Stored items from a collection
________________________

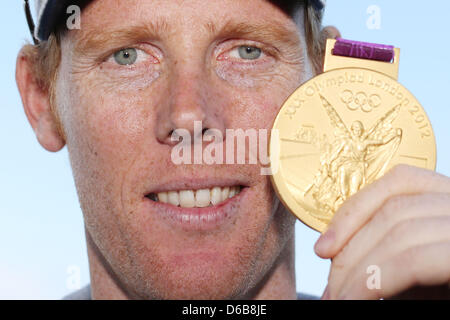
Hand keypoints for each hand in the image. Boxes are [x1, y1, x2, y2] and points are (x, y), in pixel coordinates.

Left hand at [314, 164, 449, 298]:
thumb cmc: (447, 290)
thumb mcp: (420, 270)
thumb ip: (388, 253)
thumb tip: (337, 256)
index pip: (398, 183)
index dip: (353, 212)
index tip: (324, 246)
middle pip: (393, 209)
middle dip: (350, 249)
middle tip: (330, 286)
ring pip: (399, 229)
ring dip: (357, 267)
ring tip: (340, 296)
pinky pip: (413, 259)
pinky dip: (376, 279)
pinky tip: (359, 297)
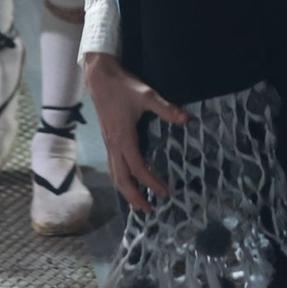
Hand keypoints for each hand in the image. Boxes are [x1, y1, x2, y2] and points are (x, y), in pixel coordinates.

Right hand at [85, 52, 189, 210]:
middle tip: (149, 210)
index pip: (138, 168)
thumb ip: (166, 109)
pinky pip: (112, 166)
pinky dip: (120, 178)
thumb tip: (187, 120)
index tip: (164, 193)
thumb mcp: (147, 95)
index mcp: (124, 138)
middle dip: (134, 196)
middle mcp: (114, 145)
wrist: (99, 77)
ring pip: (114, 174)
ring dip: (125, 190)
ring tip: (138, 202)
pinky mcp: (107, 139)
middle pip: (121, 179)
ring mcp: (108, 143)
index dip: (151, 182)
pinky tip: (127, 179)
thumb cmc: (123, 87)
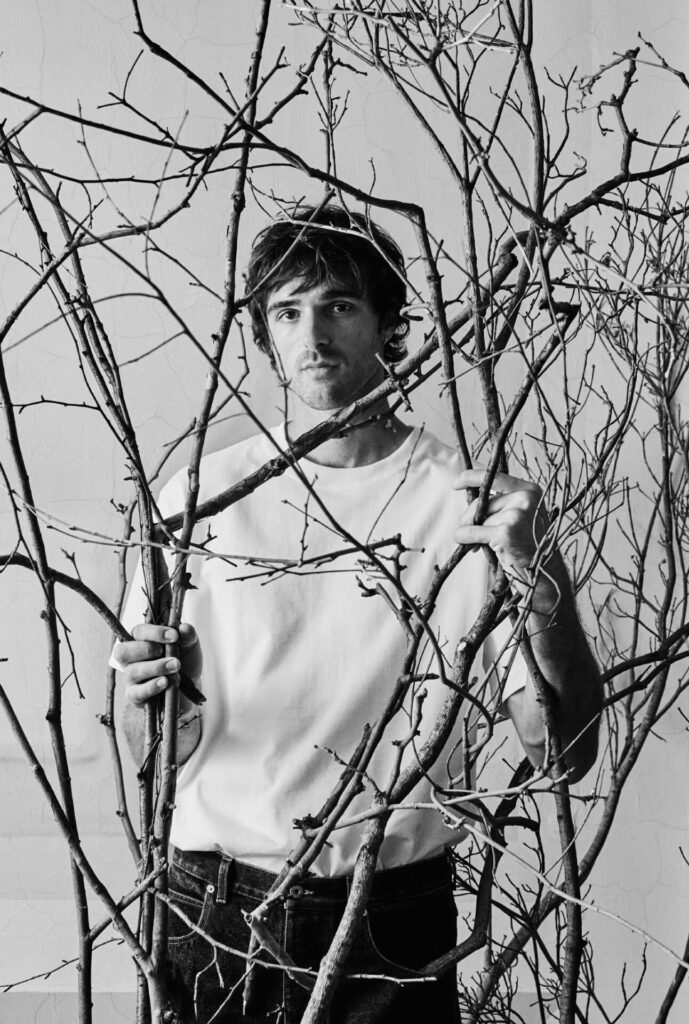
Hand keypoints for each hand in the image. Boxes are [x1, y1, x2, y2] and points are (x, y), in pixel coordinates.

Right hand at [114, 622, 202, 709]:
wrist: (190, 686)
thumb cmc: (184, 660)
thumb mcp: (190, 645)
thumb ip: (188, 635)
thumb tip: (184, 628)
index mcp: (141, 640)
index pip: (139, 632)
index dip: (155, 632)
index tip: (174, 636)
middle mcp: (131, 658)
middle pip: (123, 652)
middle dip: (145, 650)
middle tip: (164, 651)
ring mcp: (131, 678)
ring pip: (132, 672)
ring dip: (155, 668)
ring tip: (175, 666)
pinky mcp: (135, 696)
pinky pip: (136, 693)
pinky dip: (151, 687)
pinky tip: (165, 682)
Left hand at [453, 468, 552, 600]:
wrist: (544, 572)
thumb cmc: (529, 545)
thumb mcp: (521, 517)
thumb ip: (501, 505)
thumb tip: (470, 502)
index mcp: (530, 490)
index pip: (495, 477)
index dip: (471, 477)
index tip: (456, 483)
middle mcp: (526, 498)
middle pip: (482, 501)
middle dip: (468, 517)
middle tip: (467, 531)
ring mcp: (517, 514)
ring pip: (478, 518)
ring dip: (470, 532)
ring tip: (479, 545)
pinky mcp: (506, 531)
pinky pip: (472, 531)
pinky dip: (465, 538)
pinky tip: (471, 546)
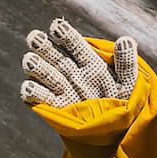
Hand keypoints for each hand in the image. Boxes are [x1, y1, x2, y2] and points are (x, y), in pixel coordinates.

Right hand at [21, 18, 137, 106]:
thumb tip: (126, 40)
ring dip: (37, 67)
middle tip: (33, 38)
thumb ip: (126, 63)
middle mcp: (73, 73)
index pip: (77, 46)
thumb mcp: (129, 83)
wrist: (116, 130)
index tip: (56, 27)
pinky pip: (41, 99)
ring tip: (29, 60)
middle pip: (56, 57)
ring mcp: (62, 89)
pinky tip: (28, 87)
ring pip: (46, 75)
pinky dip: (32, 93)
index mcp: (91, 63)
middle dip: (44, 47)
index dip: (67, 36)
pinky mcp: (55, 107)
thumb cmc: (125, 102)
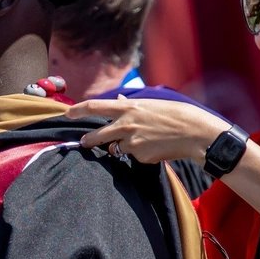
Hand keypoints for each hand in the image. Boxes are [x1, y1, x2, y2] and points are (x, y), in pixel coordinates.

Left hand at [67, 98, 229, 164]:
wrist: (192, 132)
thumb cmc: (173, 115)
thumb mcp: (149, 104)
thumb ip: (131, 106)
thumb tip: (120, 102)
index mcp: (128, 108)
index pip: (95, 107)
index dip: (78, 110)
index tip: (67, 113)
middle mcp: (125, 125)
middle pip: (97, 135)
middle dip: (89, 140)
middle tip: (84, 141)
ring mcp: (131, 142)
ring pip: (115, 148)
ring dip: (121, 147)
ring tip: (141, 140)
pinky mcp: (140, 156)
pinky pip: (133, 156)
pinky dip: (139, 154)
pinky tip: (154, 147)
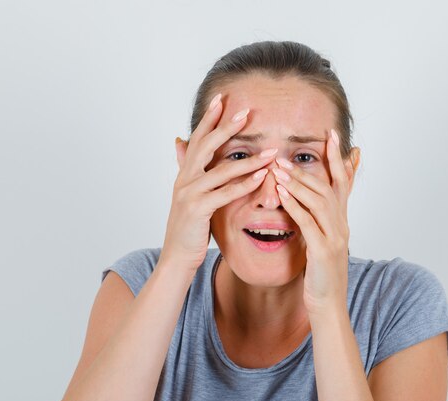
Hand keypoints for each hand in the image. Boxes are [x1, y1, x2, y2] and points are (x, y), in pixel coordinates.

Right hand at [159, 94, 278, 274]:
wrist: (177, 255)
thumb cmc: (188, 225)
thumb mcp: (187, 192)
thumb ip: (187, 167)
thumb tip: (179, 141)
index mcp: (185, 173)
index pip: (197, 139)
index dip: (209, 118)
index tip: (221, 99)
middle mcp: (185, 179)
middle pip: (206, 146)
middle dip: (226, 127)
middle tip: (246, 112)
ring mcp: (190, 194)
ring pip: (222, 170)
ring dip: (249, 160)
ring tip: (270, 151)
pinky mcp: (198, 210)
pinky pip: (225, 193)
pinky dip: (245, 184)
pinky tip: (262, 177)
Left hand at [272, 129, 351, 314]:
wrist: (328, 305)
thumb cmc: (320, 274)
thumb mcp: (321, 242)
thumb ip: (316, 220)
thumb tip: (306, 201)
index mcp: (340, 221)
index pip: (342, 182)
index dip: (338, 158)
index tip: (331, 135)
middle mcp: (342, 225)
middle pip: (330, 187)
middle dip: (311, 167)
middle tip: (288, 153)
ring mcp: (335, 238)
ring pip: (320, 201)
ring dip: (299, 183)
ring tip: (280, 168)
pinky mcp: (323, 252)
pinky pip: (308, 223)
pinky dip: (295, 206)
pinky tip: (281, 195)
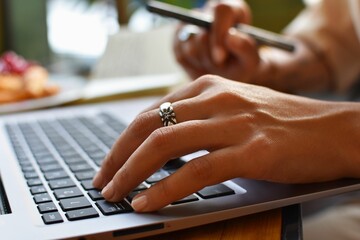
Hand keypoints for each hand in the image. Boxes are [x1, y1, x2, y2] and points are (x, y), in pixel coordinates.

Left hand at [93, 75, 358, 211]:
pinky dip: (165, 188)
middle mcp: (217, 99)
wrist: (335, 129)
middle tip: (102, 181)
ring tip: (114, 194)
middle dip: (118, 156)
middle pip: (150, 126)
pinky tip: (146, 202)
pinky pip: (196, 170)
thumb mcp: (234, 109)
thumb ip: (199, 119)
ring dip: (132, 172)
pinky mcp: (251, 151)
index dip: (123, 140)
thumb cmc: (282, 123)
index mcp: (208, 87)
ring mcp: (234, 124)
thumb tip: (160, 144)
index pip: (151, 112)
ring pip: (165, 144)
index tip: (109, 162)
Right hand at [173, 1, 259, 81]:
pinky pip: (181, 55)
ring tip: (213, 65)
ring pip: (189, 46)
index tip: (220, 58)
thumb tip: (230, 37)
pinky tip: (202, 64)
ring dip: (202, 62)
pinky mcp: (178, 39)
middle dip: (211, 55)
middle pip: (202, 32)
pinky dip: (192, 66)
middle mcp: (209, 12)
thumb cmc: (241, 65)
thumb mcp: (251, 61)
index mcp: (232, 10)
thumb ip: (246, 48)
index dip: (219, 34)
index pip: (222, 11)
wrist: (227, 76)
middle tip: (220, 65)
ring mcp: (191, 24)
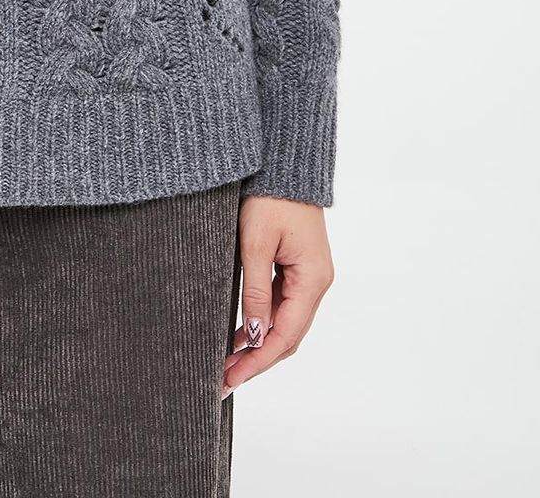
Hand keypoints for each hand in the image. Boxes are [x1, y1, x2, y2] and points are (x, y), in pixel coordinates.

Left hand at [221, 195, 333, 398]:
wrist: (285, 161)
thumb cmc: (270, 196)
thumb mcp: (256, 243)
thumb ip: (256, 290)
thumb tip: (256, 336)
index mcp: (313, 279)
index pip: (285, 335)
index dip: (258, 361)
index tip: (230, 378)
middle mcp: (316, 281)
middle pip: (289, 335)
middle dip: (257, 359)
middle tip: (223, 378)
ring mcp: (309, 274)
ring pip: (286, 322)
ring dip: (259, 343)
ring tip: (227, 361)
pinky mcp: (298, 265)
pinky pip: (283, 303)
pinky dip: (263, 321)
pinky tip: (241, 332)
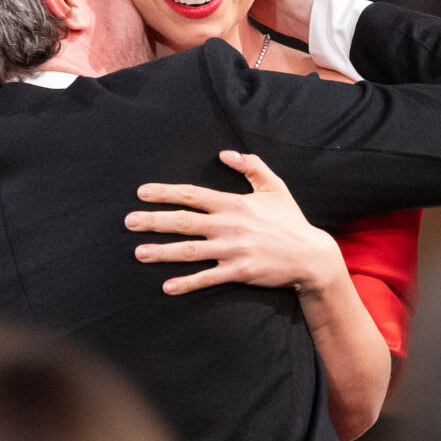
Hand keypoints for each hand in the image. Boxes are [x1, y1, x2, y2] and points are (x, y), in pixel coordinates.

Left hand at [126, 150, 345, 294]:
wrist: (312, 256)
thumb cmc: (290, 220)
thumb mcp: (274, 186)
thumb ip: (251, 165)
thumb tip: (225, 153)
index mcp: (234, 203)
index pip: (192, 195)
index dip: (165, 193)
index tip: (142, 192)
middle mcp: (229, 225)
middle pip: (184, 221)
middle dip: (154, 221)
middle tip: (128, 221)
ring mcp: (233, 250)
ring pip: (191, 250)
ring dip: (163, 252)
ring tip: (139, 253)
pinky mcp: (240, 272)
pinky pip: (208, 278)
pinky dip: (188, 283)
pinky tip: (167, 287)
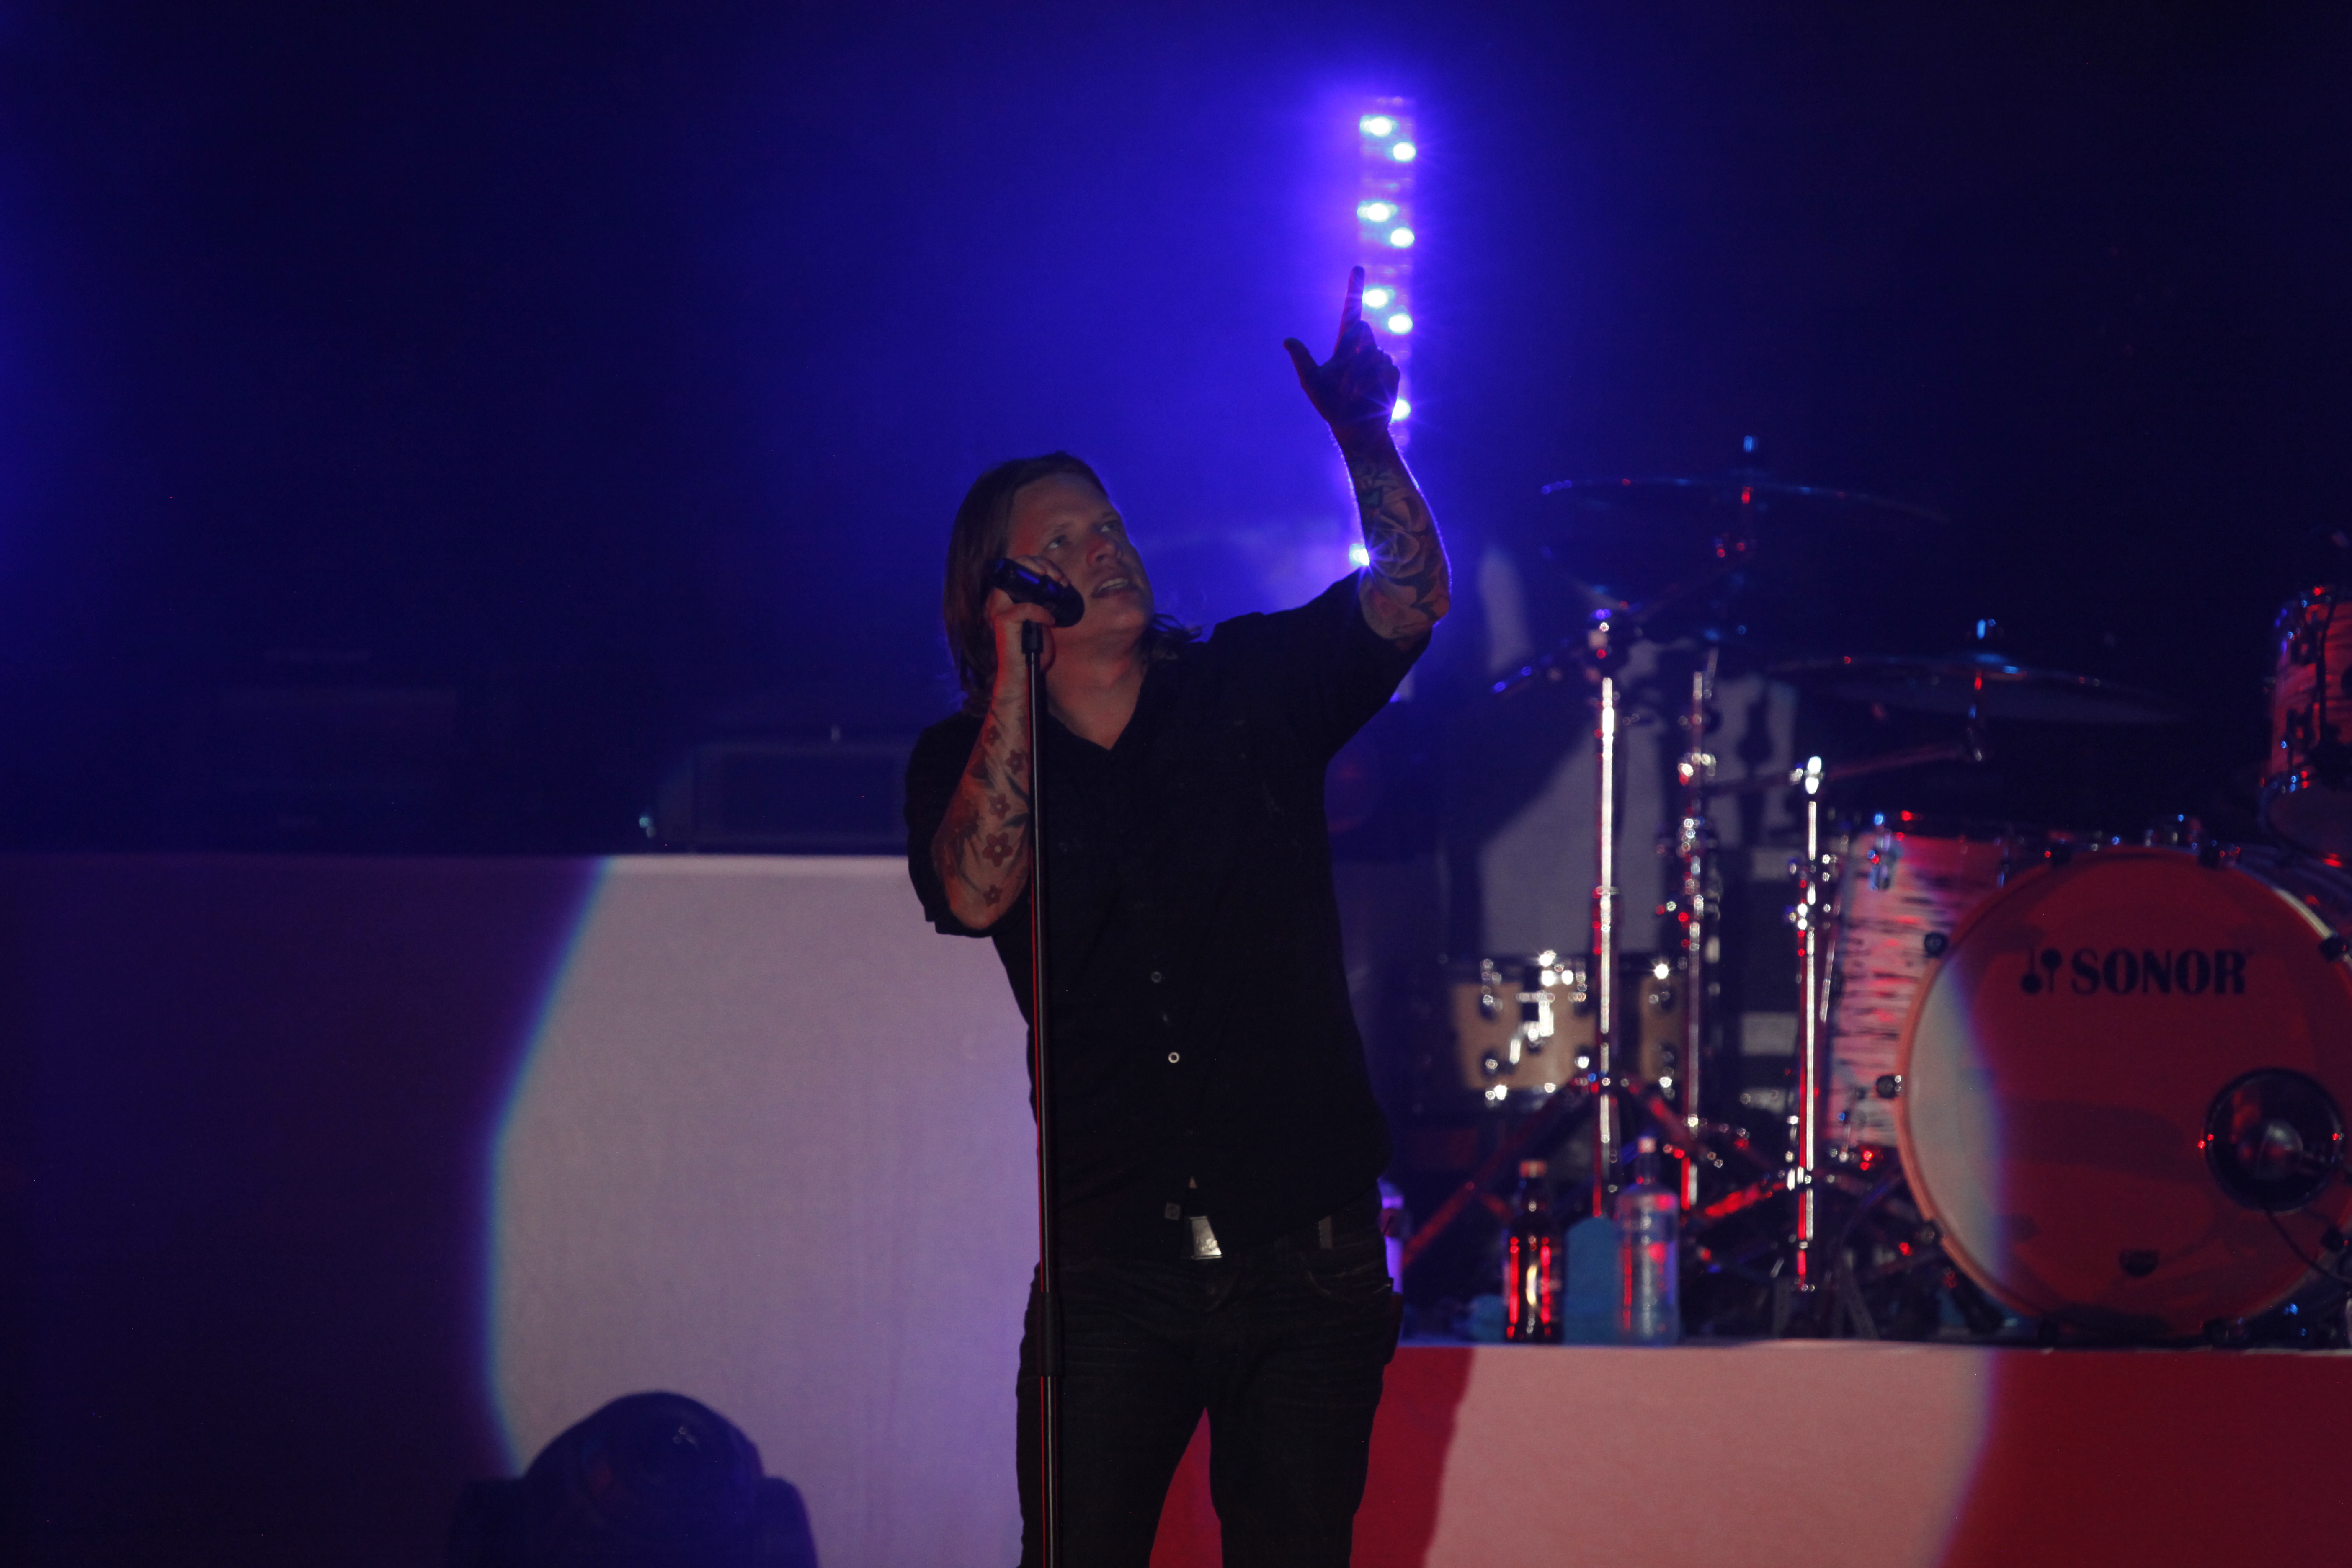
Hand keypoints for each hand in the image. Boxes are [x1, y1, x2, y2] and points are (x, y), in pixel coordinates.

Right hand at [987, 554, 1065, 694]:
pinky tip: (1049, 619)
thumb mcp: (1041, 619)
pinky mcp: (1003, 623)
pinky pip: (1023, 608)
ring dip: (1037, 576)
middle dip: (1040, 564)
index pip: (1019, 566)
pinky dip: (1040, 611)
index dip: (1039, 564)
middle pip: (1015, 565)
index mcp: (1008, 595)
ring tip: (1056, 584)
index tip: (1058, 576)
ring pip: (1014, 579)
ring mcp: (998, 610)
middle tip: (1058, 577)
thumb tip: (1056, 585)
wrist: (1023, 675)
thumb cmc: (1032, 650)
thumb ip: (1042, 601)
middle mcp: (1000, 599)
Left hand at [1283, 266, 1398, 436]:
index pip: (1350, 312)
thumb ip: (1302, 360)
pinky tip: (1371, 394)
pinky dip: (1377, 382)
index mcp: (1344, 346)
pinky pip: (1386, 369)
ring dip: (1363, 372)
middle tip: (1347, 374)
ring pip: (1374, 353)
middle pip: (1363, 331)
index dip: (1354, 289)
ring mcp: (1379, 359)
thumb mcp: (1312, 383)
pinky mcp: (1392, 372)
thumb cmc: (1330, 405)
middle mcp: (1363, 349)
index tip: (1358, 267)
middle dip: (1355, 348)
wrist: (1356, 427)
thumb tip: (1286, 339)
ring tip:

________________________

## Task to carry out
Among the entries above, take the line with "middle mcp: (316, 281)", the line with "index pip: (192, 195)", and all the lines between them, and restate them word for word without pictures.

## Written answer
middle mcp: (316, 281)
middle pip: (289, 335)
middle dip: (257, 359)
middle tip: (223, 378)
ring mcp: (309, 274)
ring pip: (286, 322)
ring dip: (259, 343)
ring tip: (227, 361)
pinky mcp: (298, 265)
pinky pip: (283, 303)
pinky dip: (263, 321)
pinky tip: (241, 332)
Hand keypoints for each hand in the image. Boxes are [x1, y1, x2, y2] and points are (x, y), in pixel coordinates.

Left hand at [126, 150, 345, 294]:
wrist: (312, 256)
thumb cmc: (290, 220)
thumb mcp: (274, 186)
thumb ip: (251, 165)
thumb tip: (225, 153)
index mcp: (234, 203)
index pip: (192, 195)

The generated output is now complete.